Fall in the Rockies is also elk rutting season. 2,000-3,000 elk call the Rocky Mts. their home in the summer and herds of elk can be seen in the meadows, with the male bull the center of attention, as he struts, bugles (scream and grunts) and vies for the hearts of the cows. 

Snowy Adventure Rocky Mt. National Park

We start our day early as the weather report was predicting rain in the afternoon. We leave our Ponderosa Lodge cabin in Estes Park before 8 and head into the Rocky Mountain National Park and up Old Fall River Road, a one way dirt road with no guardrails that switchbacks higher and higher along the northernmost section of the Rock Mountain National Park. Riding in the car is about the right amount of activity for us today as we are still acclimating to the high altitude – even walking 50 ft on a flat trail leaves us breathless.

The aspens show their fall glory, and the pine covered mountainsides are aflame with golden yellow and fiery orange. Though the day is cloudy with intermittent sunshine and showers, I am able to capture the essence of the season.  We stop at numerous pull outs along the way, each with a different view of the rockies.

At mid day, we reach the summit at 11,796 ft. in elevation. The Alpine Visitor’s Center is a refuge from the gusty cold wind. I try to photograph from the deck but the winds are too strong. From inside, I can see a bull elk and his harem in the distance. It is rutting season in the Rockies.

Leaving the Visitors Center, the road intersects the Trail Ridge Road, the alpine highway generally open until mid October, that runs across the park. At 2:00, we decide on one more short walk before heading back to Estes Park along the Trail Ridge Road. As we head out of the parking lot and onto the road, the rain turns to light snow and we see a ranger’s truck ahead with it’s lights flashing. They had just closed the road due to winter conditions at the summit. Unfortunately this means we are unable to return to Estes Park via this highway and must make our way around the southern part of the park, turning a 1 1/2 hr. trip into a 4 hour one.

The conditions turn wintry with falling snow and white out visibility crossing the pass by Winter Park. It is a gorgeous sight but slow going.

We reach the bottom of the summit and snow turns to rain. I am able to capture a few photos of snow on the aspens. The scenery is spectacular. Seeing falling snow on yellow aspens is a rare treat for us and we are captivated by the beauty.
Finally, we reach Estes Park in the early evening. It has been a long but memorable day and what an adventure!

Sea Level to Mile High

San Francisco was clear with puffy white clouds as we depart early in the morning. Finding traffic congestion bad on Bay Area roadways? SFO is no different as today’s runway was bumper to bumper!

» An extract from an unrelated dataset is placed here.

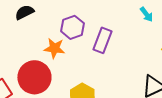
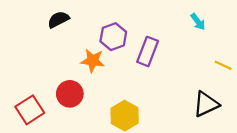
red circle: (34, 77) -> (70, 94), size x0.7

There is a reason why we love this beautiful city. Look how gorgeous it is today.

 As we fly over the east bay hills, the wind turbines appear to be matchsticks in the undulating hills.

I am surprised that Denver is so flat!. The colorful farm fields appear as sharp striations and as circular plots of land.

We arrive to 80 degree temperatures in Denver. After collecting our car, we head out to Estes Park. Our last visit here was 30 years ago, with 2 little kids ages 3 and 5 who both got altitude sickness. Not much looks familiar.

We spend the late afternoon with a quick stop at Bear Lake and Sprague Lake. Here is a teaser to what is to come, though rain, snow and cold weather is predicted for the next few days. We wonder if this is all the color we will see!

We have a delightful dinner at the Dunraven Inn visiting with Ray’s former UI and fly fishing buddy, Phil and his wife Psyche, who provide us with many wonderful tips for the area.